Nahi Mungkar, Itu Baru Luar Biasa



Masih berbicara tentang kebaikan diri pribadi dan orang lain.
Katanya Islam itu amar ma’ruf nahi munkar. Mengajak pada kebaikan dan mencegah kemunkaran. Sorry kalau terjemahannya mungkin kurang tepat, maklum sekolah madrasah dulu g lulus.
Kalau dipikir-pikir, manusia cukup banyak kok yang bisa berbuat dan mengajak kebaikan. Alasannya sudah bisa dipastikan, sunnah Rasul untuk menyebar kebaikan. Kalau dihitung-hitung betapa banyak masyarakat sekitar kita yang sanggup menunaikan rukun Islam hingga tahap akhir. Bahkan negeri kita menjadi yang terbanyak mengirimkan jemaah haji.

Tak hanya itu. Masjid-masjid megah nan mewah banyak didirikan. Lengkap dengan pesantren dengan jumlah santri ribuan orang. Menghasilkan para da’i dan penghafal Qur’an Hadist dengan jumlah yang sama. Ahli-ahli hadist dan kitab kuning ulama besar. Lembaga-lembaga pendidikan formal berbasis ke-Islaman pun tak sulit dicari. Sekolah-sekolah madrasah hingga Islam terpadu mulai menjadi tren pendidikan Islam kekinian.
Tak kalah ramainya. Warga-warga desa pedalaman telah membudayakan Syariat Islam sebagai aktivitas kemasyarakatan. Tahlil, barzanji, burdah, dan masih banyak lagi. MasyaAllah. Betapa sungguh luar biasanya kehidupan Islami di sekitar kita. Negeri kita tercinta, Indonesia.
Sepintas, negeri berpenduduk mayorits muslim ini memang sarat dengan aktivitas keagamaannya. Hampir disetiap daerah identik dengan kearifan lokal bernuasa ke-Islaman. Situs-situs perkembangan awal Islam Nusantara menjadi pusat keagamaan dan wisata religi yang dikunjungi ratusan bahkan ribuan orang setiap harinya. Datang pergi silih berganti tanpa henti.
Itulah sepintas gambaran aktivitas keagamaan yang telah menjadi warna hampir di seluruh pelosok negeri. Kembali pada topik awal tulisan ini, hampir semua dari aktivitas tersebut adalah cerminan amar ma’ruf.

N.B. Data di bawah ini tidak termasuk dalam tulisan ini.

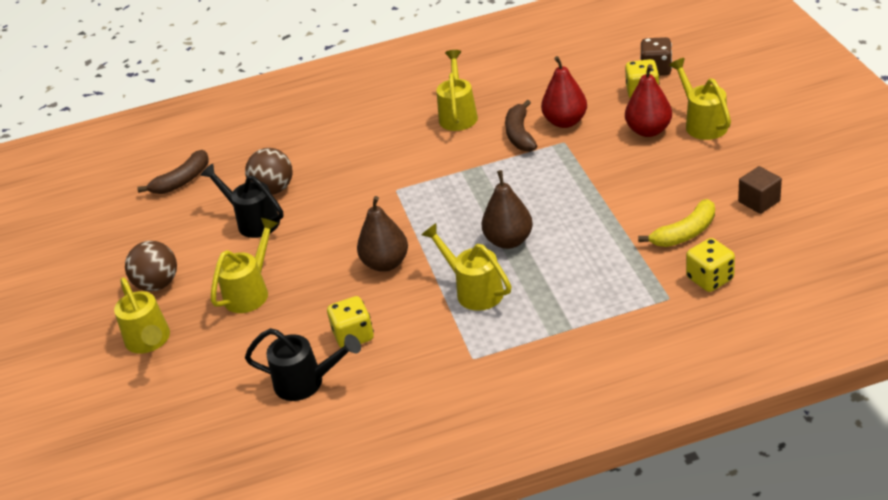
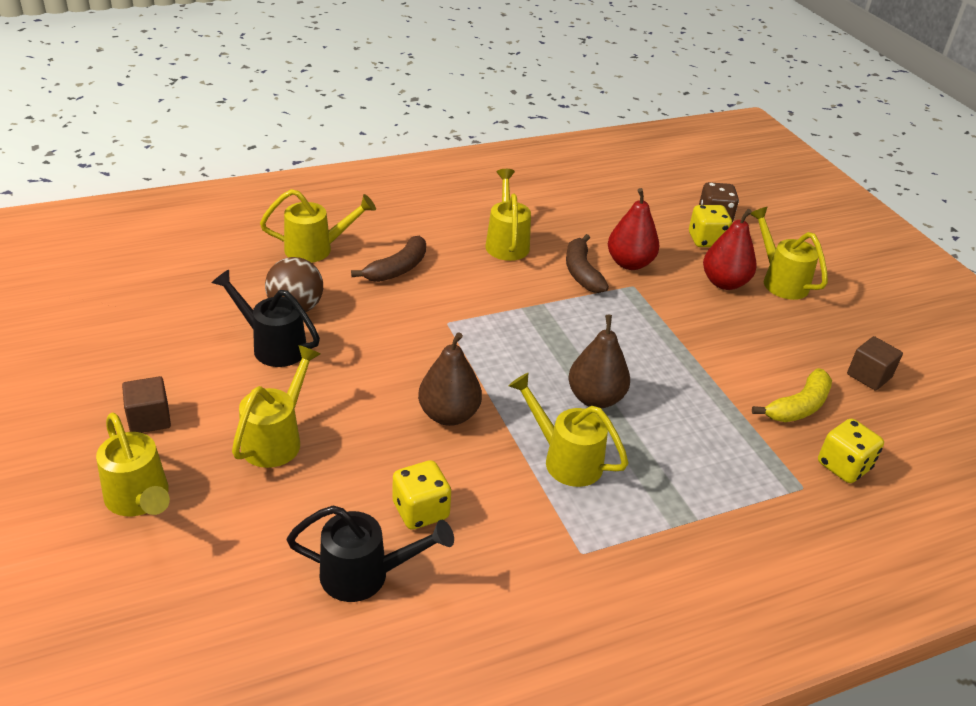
camera: 15 degrees left, 0 degrees up
brown ball [125,241,177,291] -> brown cube [122,376,171,433]
brown banana [137,150,208,194] -> brown banana moved to [351,236,426,282]
none -> yellow watering can [260,189,376,263]

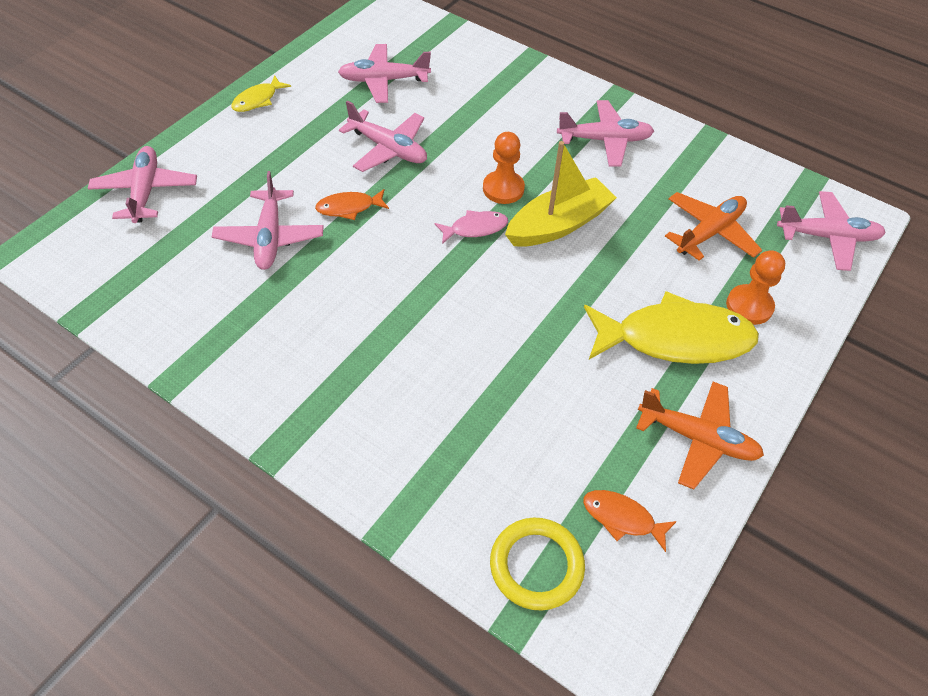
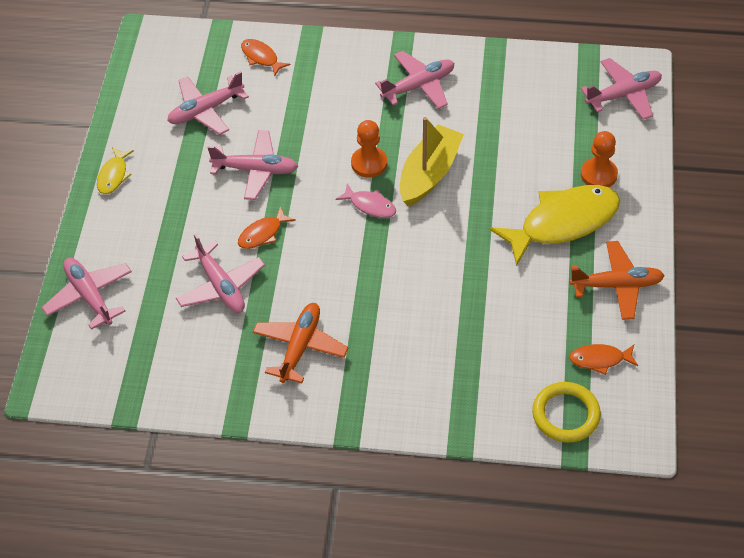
camera: 25 degrees left, 0 degrees up
pink fish [434,210,508,244] -> pink fish turned 75 degrees clockwise [335,184,396,218]
orange plane [665,192,762,261] -> orange plane moved to [253,303,348,383]
none -> orange fish [241,39,291,76]

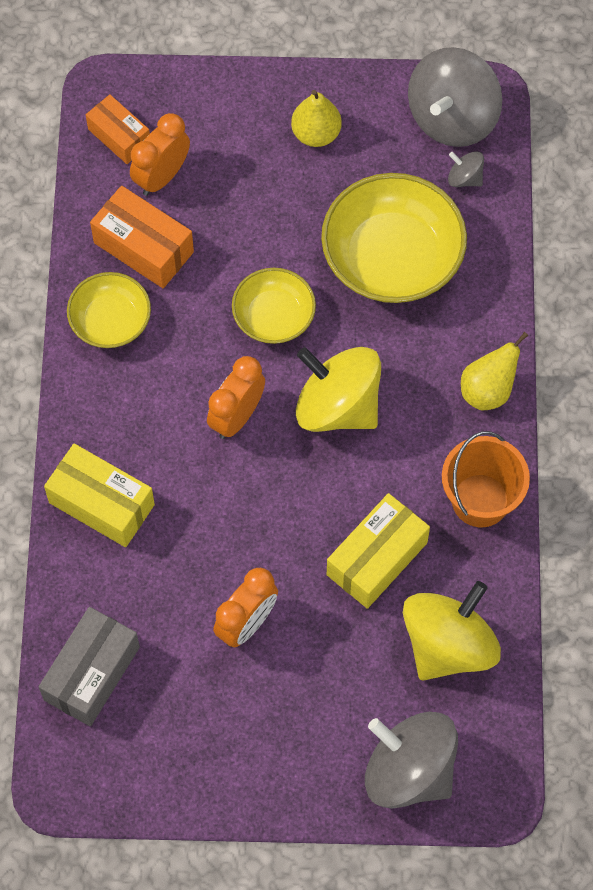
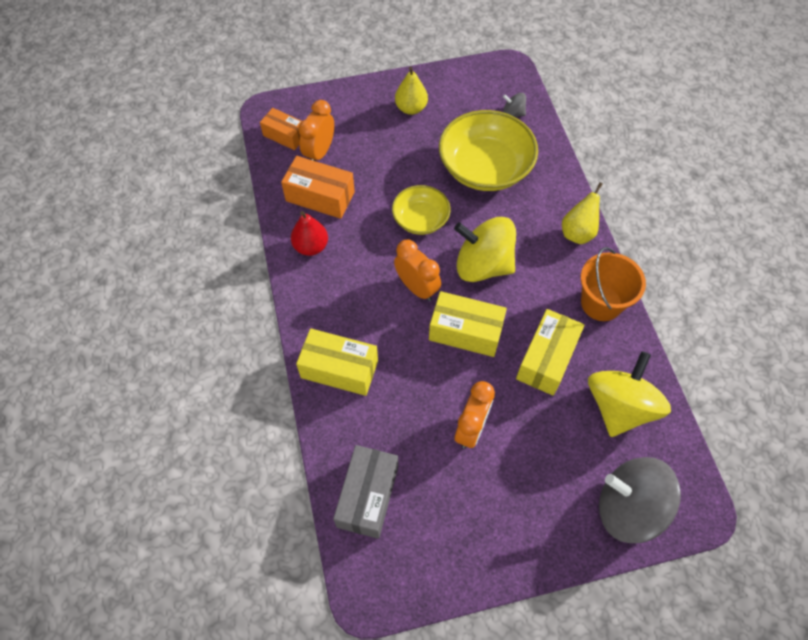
camera: 15 degrees left, 5 degrees down
yellow bowl [67,272,151,348] -> red pear [291,211,328,256]
orange clock [207,356,265,439] -> orange clock turned 120 degrees clockwise [394,239,441,301]
grey spinning top [408,47,502,147] -> none
none -> yellow box [429,291,507,357]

Ya, nampaknya hanya sampai di situ saja. Walau terkesan berprasangka buruk, tak dapat dipungkiri pelaksanaan amar ma’ruf ini mungkin lebih banyak diterapkan karena sekaligus dapat menimbulkan citra si pelaku tampak lebih baik di mata yang melihatnya. Membuatnya dianggap menjadi manusia yang memiliki kelebihan daripada yang lain. Terlihat lebih mulia, lebih agung, lebih berwibawa, dan tolok ukur kebaikan lainnya.

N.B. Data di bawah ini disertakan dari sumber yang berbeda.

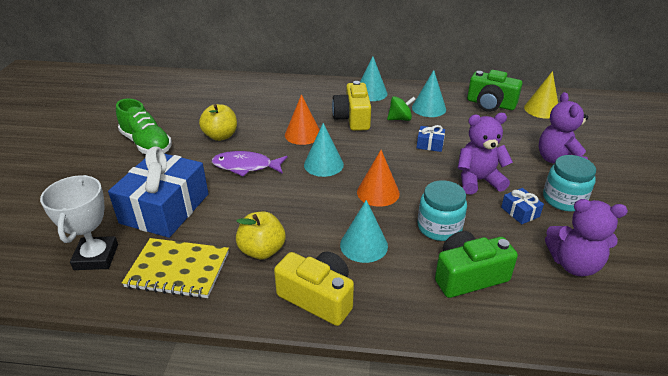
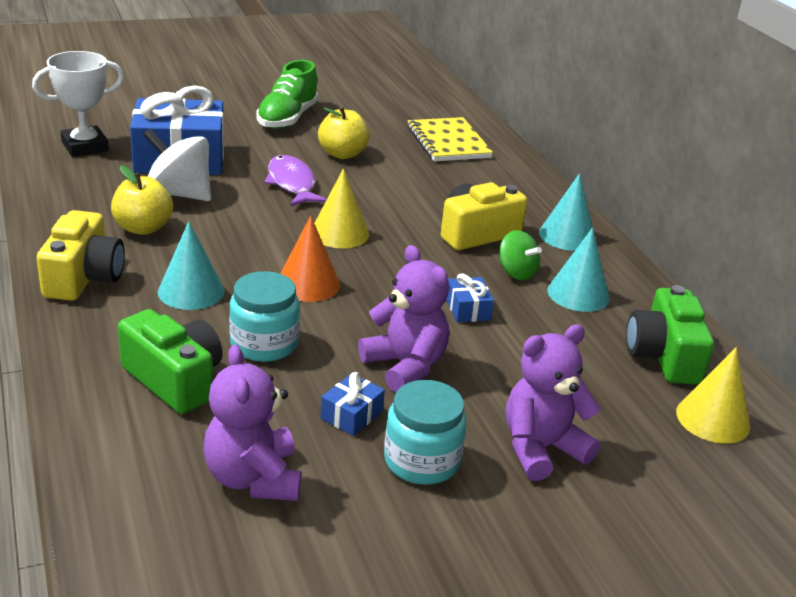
camera: 60 degrees right, 5 degrees down
yellow notebook [122,238,229,299] -> yellow notebook moved to [407,117,493,161]
orange cone [285,94,320,145] -> none
turquoise cone [304,123,344,177] -> yellow cone [314,168,369,248]
none -> white spinning top [143,129,211,201]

Lalau bagaimana dengan nahi munkar? Inilah salah satu masalahnya. Di satu sisi masyarakat melakukan segala kebaikan, tapi di sisi lainnya kemunkaran juga menjadi budaya selumrah kebaikan pula. Kebaikan selama ini cenderung dilaksanakan sekedar pelaksanaan kebiasaan tanpa disertai pemahaman akan disertainya pencegahan akan yang munkar. Sehingga keduanya dilakukan juga sekedar karena kebiasaan. Tidak selalu dengan pemahaman yang cukup.
Banyak yang melakukan zakat, juga sekaligus dengan praktik korupsinya. Membaca Sholawat juga dengan ghibahnya. Menghafal Qur’an juga dengan dustanya. Memahami kitab sekaligus melanggarnya. Mengajarkan kebaikan sekaligus mencontohkan kemalasan. Membangun masjid sekaligus membuka perjudian.
Kemudian, orang-orang yang membenci agama ini tahu akan apa yang terjadi. Sehingga sangat mungkin mereka lebih menjaga kita dengan segala keburukan yang kita lakukan daripada mencegah kebaikan yang kita amalkan.